What to produce> The reply has to contain each record exactly as written.

Input>
"""

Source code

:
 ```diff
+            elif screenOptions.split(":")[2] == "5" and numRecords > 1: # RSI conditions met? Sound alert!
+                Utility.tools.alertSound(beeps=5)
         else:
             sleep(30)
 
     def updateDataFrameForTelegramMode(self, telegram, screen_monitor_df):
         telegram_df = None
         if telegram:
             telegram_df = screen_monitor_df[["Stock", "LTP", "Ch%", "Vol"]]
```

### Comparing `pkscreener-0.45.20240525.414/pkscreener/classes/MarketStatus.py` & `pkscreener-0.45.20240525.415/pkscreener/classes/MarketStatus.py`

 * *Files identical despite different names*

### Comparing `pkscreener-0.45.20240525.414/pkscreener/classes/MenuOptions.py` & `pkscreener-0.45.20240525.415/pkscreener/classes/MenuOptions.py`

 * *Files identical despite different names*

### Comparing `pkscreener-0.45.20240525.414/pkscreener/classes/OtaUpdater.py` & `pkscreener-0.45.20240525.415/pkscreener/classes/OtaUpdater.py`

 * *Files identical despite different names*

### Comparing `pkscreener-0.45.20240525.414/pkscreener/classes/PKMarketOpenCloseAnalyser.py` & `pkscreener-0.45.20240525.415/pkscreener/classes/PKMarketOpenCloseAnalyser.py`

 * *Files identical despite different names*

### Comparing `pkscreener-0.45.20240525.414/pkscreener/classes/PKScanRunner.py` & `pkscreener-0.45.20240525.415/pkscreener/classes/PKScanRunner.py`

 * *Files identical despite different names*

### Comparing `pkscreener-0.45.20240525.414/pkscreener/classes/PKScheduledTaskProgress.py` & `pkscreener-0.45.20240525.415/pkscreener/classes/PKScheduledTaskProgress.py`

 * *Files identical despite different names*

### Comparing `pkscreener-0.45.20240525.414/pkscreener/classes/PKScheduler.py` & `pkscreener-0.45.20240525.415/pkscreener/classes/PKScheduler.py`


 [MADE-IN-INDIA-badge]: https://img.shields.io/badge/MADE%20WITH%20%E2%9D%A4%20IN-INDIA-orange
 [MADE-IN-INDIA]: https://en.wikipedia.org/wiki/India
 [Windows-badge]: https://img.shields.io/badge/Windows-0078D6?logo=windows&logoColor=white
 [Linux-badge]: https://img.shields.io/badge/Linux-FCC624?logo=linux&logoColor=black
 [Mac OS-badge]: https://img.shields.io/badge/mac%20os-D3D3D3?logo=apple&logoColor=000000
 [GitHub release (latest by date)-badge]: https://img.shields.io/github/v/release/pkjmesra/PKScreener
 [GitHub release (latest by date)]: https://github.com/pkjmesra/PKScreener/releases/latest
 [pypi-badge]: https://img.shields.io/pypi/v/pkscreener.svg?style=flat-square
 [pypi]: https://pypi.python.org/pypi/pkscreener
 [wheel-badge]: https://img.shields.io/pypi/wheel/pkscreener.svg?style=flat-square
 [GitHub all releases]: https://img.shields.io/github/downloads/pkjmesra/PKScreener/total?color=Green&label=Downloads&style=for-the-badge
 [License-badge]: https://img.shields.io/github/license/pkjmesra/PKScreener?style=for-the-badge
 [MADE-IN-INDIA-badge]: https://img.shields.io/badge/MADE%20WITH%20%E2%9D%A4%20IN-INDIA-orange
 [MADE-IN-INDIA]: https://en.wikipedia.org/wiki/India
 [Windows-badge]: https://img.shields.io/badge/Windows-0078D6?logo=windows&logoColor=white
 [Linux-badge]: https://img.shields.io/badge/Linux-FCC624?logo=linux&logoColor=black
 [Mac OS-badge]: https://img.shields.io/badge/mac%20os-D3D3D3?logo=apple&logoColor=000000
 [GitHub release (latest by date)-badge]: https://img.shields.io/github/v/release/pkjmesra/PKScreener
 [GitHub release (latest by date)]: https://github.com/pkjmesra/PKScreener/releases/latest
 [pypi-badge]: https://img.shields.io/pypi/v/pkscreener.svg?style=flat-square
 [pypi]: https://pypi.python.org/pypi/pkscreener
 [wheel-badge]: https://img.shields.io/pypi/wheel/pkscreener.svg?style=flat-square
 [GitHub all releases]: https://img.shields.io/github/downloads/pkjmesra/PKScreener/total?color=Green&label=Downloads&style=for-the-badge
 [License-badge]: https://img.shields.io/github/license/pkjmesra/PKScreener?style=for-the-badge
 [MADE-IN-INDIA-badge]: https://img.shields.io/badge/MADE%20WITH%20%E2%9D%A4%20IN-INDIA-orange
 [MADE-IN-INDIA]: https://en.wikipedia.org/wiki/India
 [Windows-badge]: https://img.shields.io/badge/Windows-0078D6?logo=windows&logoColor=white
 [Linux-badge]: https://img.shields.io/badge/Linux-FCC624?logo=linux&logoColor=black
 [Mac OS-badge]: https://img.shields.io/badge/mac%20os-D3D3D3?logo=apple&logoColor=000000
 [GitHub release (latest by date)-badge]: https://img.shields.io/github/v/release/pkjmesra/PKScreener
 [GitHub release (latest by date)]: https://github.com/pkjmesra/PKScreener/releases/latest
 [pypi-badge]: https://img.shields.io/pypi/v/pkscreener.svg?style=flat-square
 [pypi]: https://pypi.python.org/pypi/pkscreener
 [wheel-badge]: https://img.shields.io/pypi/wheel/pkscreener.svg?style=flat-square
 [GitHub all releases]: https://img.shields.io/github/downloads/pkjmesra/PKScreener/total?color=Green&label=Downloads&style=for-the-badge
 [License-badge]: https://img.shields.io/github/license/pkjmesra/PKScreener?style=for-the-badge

"""

Solution to the problem>
Source code

:
 ```diff
+            elif screenOptions.split(":")[2] == "5" and numRecords > 1: # RSI conditions met? Sound alert!
+                Utility.tools.alertSound(beeps=5)
         else:
             sleep(30)
 
     def updateDataFrameForTelegramMode(self, telegram, screen_monitor_df):
         telegram_df = None
         if telegram:
             telegram_df = screen_monitor_df[["Stock", "LTP", "Ch%", "Vol"]]
```

### Comparing `pkscreener-0.45.20240525.414/pkscreener/classes/MarketStatus.py` & `pkscreener-0.45.20240525.415/pkscreener/classes/MarketStatus.py`

 * *Files identical despite different names*

### Comparing `pkscreener-0.45.20240525.414/pkscreener/classes/MenuOptions.py` & `pkscreener-0.45.20240525.415/pkscreener/classes/MenuOptions.py`

 * *Files identical despite different names*

### Comparing `pkscreener-0.45.20240525.414/pkscreener/classes/OtaUpdater.py` & `pkscreener-0.45.20240525.415/pkscreener/classes/OtaUpdater.py`

 * *Files identical despite different names*

### Comparing `pkscreener-0.45.20240525.414/pkscreener/classes/PKMarketOpenCloseAnalyser.py` & `pkscreener-0.45.20240525.415/pkscreener/classes/PKMarketOpenCloseAnalyser.py`

 * *Files identical despite different names*

### Comparing `pkscreener-0.45.20240525.414/pkscreener/classes/PKScanRunner.py` & `pkscreener-0.45.20240525.415/pkscreener/classes/PKScanRunner.py`

 * *Files identical despite different names*

### Comparing `pkscreener-0.45.20240525.414/pkscreener/classes/PKScheduledTaskProgress.py` & `pkscreener-0.45.20240525.415/pkscreener/classes/PKScheduledTaskProgress.py`

 * *Files identical despite different names*

### Comparing `pkscreener-0.45.20240525.414/pkscreener/classes/PKScheduler.py` & `pkscreener-0.45.20240525.415/pkscreener/classes/PKScheduler.py`


 [MADE-IN-INDIA-badge]: https://img.shields.io/badge/MADE%20WITH%20%E2%9D%A4%20IN-INDIA-orange
 [MADE-IN-INDIA]: https://en.wikipedia.org/wiki/India
 [Windows-badge]: https://img.shields.io/badge/Windows-0078D6?logo=windows&logoColor=white
 [Linux-badge]: https://img.shields.io/badge/Linux-FCC624?logo=linux&logoColor=black
 [Mac OS-badge]: https://img.shields.io/badge/mac%20os-D3D3D3?logo=apple&logoColor=000000
 [GitHub release (latest by date)-badge]: https://img.shields.io/github/v/release/pkjmesra/PKScreener
 [GitHub release (latest by date)]: https://github.com/pkjmesra/PKScreener/releases/latest
 [pypi-badge]: https://img.shields.io/pypi/v/pkscreener.svg?style=flat-square
 [pypi]: https://pypi.python.org/pypi/pkscreener
 [wheel-badge]: https://img.shields.io/pypi/wheel/pkscreener.svg?style=flat-square
 [GitHub all releases]: https://img.shields.io/github/downloads/pkjmesra/PKScreener/total?color=Green&label=Downloads&style=for-the-badge
 [License-badge]: https://img.shields.io/github/license/pkjmesra/PKScreener?style=for-the-badge
 [MADE-IN-INDIA-badge]: https://img.shields.io/badge/MADE%20WITH%20%E2%9D%A4%20IN-INDIA-orange
 [MADE-IN-INDIA]: https://en.wikipedia.org/wiki/India
 [Windows-badge]: https://img.shields.io/badge/Windows-0078D6?logo=windows&logoColor=white
 [Linux-badge]: https://img.shields.io/badge/Linux-FCC624?logo=linux&logoColor=black
 [Mac OS-badge]: https://img.shields.io/badge/mac%20os-D3D3D3?logo=apple&logoColor=000000
 [GitHub release (latest by date)-badge]: https://img.shields.io/github/v/release/pkjmesra/PKScreener
 [GitHub release (latest by date)]: https://github.com/pkjmesra/PKScreener/releases/latest
 [pypi-badge]: https://img.shields.io/pypi/v/pkscreener.svg?style=flat-square
 [pypi]: https://pypi.python.org/pypi/pkscreener
 [wheel-badge]: https://img.shields.io/pypi/wheel/pkscreener.svg?style=flat-square
 [GitHub all releases]: https://img.shields.io/github/downloads/pkjmesra/PKScreener/total?color=Green&label=Downloads&style=for-the-badge
 [License-badge]: https://img.shields.io/github/license/pkjmesra/PKScreener?style=for-the-badge
 [MADE-IN-INDIA-badge]: https://img.shields.io/badge/MADE%20WITH%20%E2%9D%A4%20IN-INDIA-orange
 [MADE-IN-INDIA]: https://en.wikipedia.org/wiki/India
 [Windows-badge]: https://img.shields.io/badge/Windows-0078D6?logo=windows&logoColor=white
 [Linux-badge]: https://img.shields.io/badge/Linux-FCC624?logo=linux&logoColor=black
 [Mac OS-badge]: https://img.shields.io/badge/mac%20os-D3D3D3?logo=apple&logoColor=000000
 [GitHub release (latest by date)-badge]: https://img.shields.io/github/v/release/pkjmesra/PKScreener
 [GitHub release (latest by date)]: https://github.com/pkjmesra/PKScreener/releases/latest
 [pypi-badge]: https://img.shields.io/pypi/v/pkscreener.svg?style=flat-square
 [pypi]: https://pypi.python.org/pypi/pkscreener
 [wheel-badge]: https://img.shields.io/pypi/wheel/pkscreener.svg?style=flat-square
 [GitHub all releases]: https://img.shields.io/github/downloads/pkjmesra/PKScreener/total?color=Green&label=Downloads&style=for-the-badge
 [License-badge]: https://img.shields.io/github/license/pkjmesra/PKScreener?style=for-the-badge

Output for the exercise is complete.